The Central government may bring an Ordinance to implement changes in the Companies Act based on recommendations of a Committee under the Chairmanship of Corporate Affairs Secretary to look into issues of corporate governance.
The recommendations include ways to curb shell companies, de-clog the National Company Law Tribunal and capping independent directors’ remuneration.
The committee’s report touches upon issues such as declaration of commencement of business, maintenance of a registered office, protection of depositors’ interests, registration and management of charges, declaration of significant beneficial ownership, and independence of independent directors. A key recommendation relates to shell companies.
There is no specific definition of a shell company under the Company Law. However, such companies are formed to launder money. Keeping this in mind, the committee has recommended re-introduction of declaration of commencement of business provision. Other recommendations related to corporate compliance and governance include imposition of a cap on independent directors’ remuneration in terms of percentage of income to prevent any material pecuniary relationship, which could impair his/her independence on the board, and holding of directorships beyond permissible limits to trigger disqualification of such directors.

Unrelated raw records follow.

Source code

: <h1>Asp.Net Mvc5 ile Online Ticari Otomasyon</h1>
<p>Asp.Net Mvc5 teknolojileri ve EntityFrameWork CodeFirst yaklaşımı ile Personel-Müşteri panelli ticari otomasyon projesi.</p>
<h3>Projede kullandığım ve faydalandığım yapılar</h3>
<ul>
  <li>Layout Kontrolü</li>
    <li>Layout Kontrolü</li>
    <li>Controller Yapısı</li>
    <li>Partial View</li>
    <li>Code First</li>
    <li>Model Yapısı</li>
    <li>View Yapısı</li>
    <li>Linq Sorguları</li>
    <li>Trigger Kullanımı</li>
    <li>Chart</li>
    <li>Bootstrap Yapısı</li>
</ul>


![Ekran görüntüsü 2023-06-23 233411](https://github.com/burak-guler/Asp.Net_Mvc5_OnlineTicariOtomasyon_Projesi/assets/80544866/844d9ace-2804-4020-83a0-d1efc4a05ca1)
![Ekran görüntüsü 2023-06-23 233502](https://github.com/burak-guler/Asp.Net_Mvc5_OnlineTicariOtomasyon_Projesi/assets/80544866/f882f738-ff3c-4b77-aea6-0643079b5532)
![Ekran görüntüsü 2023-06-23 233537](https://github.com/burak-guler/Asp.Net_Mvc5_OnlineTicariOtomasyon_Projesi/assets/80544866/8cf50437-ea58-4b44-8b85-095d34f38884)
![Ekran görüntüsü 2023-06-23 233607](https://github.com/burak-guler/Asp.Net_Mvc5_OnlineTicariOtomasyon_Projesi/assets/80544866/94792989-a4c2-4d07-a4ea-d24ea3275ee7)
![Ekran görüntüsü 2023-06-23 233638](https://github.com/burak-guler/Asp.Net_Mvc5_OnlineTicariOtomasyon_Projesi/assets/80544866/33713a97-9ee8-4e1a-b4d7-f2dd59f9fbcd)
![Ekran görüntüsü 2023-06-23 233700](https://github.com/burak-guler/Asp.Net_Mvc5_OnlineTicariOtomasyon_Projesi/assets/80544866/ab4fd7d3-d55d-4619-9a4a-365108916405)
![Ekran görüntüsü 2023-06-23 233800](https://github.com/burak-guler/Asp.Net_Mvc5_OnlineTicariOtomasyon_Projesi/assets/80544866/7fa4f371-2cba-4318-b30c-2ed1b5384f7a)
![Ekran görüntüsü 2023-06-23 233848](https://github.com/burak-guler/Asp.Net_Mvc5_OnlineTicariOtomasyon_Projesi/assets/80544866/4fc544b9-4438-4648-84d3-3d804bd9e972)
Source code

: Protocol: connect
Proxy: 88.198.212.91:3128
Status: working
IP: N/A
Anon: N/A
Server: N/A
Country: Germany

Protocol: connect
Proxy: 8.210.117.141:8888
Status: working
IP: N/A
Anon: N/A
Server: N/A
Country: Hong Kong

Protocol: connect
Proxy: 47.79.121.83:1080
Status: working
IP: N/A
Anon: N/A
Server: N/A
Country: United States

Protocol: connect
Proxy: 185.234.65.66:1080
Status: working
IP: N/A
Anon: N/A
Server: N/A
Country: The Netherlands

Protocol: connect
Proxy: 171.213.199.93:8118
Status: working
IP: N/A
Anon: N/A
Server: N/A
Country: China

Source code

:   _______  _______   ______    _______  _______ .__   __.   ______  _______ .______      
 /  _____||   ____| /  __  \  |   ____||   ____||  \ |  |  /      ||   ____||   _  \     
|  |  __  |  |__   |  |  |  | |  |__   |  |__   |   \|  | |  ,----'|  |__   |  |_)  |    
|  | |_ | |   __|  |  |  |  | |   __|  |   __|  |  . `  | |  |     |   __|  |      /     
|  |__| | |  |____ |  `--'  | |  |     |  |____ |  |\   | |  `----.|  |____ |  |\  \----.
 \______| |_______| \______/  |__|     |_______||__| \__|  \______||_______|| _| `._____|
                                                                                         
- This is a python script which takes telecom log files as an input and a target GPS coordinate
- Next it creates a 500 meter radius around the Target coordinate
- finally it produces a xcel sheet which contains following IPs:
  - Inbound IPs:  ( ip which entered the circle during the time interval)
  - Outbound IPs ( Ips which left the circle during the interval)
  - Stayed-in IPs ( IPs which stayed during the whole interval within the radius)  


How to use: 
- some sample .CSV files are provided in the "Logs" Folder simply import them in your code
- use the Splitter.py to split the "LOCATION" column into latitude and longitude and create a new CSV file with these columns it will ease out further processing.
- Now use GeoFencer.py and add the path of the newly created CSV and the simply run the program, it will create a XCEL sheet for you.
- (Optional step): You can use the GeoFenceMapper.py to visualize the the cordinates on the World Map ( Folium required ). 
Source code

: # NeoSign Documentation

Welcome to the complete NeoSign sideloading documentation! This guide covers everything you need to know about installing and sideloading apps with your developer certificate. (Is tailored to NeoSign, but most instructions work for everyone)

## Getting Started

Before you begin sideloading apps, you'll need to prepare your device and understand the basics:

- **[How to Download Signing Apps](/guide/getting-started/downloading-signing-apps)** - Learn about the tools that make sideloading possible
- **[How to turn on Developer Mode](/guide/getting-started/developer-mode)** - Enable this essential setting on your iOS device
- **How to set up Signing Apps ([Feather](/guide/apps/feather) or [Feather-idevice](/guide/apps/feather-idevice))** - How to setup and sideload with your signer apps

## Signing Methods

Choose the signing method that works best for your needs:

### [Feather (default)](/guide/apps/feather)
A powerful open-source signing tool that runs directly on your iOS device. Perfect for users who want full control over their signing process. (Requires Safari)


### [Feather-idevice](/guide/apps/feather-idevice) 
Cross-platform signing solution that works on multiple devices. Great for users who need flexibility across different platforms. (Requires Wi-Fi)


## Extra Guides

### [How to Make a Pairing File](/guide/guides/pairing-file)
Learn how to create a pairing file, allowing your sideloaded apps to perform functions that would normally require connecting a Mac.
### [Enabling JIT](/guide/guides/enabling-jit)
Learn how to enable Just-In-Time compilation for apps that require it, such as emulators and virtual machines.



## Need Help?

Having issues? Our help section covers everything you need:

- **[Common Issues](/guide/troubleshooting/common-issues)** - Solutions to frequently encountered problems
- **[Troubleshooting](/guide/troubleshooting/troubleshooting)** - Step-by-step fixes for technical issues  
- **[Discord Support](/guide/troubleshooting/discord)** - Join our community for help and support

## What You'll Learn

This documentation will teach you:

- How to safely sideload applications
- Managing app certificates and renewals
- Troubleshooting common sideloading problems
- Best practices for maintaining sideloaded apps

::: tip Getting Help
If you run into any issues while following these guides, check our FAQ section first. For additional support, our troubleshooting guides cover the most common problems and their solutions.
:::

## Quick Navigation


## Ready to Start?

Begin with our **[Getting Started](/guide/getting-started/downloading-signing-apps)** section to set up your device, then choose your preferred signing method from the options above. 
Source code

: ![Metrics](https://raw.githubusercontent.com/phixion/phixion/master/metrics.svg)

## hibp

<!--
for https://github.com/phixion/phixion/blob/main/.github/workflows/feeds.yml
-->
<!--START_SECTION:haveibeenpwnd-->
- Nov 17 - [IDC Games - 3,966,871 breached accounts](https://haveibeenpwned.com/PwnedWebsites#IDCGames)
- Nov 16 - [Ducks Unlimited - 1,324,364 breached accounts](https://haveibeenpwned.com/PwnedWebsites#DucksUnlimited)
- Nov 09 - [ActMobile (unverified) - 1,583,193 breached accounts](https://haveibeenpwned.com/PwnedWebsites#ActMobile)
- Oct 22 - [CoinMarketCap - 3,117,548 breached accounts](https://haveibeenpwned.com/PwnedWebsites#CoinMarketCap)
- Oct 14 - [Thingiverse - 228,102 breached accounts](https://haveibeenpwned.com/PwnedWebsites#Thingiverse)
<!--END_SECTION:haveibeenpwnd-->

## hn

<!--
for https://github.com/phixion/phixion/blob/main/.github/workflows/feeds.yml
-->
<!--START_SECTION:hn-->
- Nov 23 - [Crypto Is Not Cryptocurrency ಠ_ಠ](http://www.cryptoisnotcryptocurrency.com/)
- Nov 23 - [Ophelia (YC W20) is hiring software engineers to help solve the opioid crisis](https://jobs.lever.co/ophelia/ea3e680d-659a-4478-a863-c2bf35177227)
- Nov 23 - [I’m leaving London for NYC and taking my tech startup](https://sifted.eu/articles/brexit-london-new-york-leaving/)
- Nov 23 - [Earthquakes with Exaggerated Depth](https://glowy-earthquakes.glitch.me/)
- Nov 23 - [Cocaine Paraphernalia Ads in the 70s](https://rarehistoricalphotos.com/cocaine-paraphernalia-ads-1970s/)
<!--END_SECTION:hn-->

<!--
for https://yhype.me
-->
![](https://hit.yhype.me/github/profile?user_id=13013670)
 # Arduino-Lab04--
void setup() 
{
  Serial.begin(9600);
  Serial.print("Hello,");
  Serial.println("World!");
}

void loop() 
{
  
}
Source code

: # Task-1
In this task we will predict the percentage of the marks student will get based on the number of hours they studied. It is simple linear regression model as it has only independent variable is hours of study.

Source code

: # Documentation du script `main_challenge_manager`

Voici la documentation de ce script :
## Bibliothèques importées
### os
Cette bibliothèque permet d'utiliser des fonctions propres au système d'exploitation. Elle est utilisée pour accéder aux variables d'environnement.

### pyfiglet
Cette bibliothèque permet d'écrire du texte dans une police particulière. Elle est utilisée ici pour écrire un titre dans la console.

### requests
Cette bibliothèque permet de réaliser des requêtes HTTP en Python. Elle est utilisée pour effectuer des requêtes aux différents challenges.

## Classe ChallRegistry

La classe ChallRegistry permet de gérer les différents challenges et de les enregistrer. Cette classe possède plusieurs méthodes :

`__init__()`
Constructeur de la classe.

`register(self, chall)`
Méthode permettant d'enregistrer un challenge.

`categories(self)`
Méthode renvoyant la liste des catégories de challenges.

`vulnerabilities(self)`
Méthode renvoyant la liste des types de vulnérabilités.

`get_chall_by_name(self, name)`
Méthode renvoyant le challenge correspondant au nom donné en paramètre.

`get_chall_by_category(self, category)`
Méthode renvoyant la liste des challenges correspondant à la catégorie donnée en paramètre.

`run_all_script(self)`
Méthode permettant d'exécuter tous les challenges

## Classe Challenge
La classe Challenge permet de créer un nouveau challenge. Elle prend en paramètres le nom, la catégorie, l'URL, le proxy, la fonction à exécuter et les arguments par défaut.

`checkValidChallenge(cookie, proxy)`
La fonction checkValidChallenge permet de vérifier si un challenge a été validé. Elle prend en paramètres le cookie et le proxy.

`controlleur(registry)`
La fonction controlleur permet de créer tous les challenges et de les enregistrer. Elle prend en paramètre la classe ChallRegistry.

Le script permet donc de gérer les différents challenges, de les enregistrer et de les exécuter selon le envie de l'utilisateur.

It suggested a reduction in the time-limit for filing documents related to creation, modification and satisfaction of charges and stringent penal provisions for non-reporting. Once a company obtains restrictions under Section 90 (7) relating to significant beneficial ownership, in respect of shares whose ownership remains undetermined, such shares should be transferred to the Investor Education and Protection Fund if the rightful owner does not claim ownership within a year, it said.